Greulich, “A comparison of the physical growth and development of American-born and native Japanese children,” p. 304.
Greulich didn’t realize this at the time, but it was a perfect illustration of how genes really work : not dictating any predetermined forms or figures, but interacting vigorously with the outside world to produce an improvised, unique result.
Two excellent summaries from two of the top figures in the field of gene-environment interaction:
A key feature of gene expression is that it can be altered in a reversible way by extra-cellular signals and by environmental influences. Although DNA starts off the causal chain, what really matters is the expression of the genes (in terms of messenger RNA). There are no genetic effects without this expression. (Rutter, Moffitt, and Caspi, “Gene-environment interplay and psychopathology,” p. 229.)
Individual genes and their environments interact to initiate a complex developmental process that determines adult personality. Most characteristic of this process is its interactivity: Subsequent environments to which the organism is exposed depend on earlier states, and each new environment changes the developmental trajectory, which affects future expression of genes, and so forth. Everything is interactive, in the sense that no arrows proceed uninterrupted from cause to effect; any individual gene or environmental event produces an effect only by interacting with other genes and environments. (Turkheimer, “Three laws of behavior genetics and what they mean,” p. 161.)
in truth human height has fluctuated dramatically over time .
This from height anthropologist Richard Steckel: “We have 1200 years of adult male height trends in Northern Europe that show that height was greatest in the early middle ages, when there was a warmer climate, and reached a minimum in the Little Ice Age of the 17th and 18th centuries.” (Steckel, “Height, Health, and Living Standards Conference Summary,” p. 13.)
Also: American and British teenagers were six inches taller, on average, than their predecessors a century earlier. (Ceci, Rosenblum, DeBruyn, and Lee, “A Bio-Ecological Model of Intellectual Development.”)
The New Yorker ’s Burkhard Bilger : Bilger, “The Height Gap.”
A few more excerpts from Bilger’s piece:
Though climate still shapes musk oxen and giraffes—and a willowy Inuit is hard to find—its effect on industrialized people has almost disappeared.Swedes ought to be short and stocky, yet they’ve had good clothing and shelter for so long that they’re some of the tallest people in the world.

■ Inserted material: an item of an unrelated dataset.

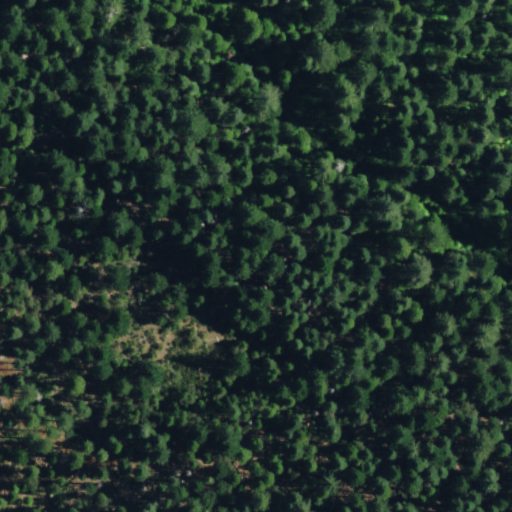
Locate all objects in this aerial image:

Mexicans ought to be tall and slender. Yet they’re so often stunted by poor diet and diseases that we assume they were born to be small.
Biologists say that we achieve our stature in three spurts: the first in infancy, the second between the ages of six and eight, the last in adolescence. Any decent diet can send us sprouting at these ages, but take away any one of forty-five or fifty essential nutrients and the body stops growing. (“Iodine deficiency alone can knock off ten centimetres and fifteen I.Q. points,” one nutritionist told me.)
Steckel, after his work on slaves, went on to Union soldiers and Native Americans. (The men of the northern Cheyenne, he found, were the tallest people in the world in the late nineteenth century: well nourished on bison and berries, and wandering clear of disease on the high plains, they averaged nearly five feet ten.) Then he enlisted anthropologists to gather bone measurements dating back ten thousand years. In both Europe and the Americas, he discovered, humans grew shorter as their cities grew larger. The more people clustered together, the more pest-ridden and poorly fed they became. Heights also fell in synch with global temperatures, which reached a nadir during the Little Ice Age of the seventeenth century.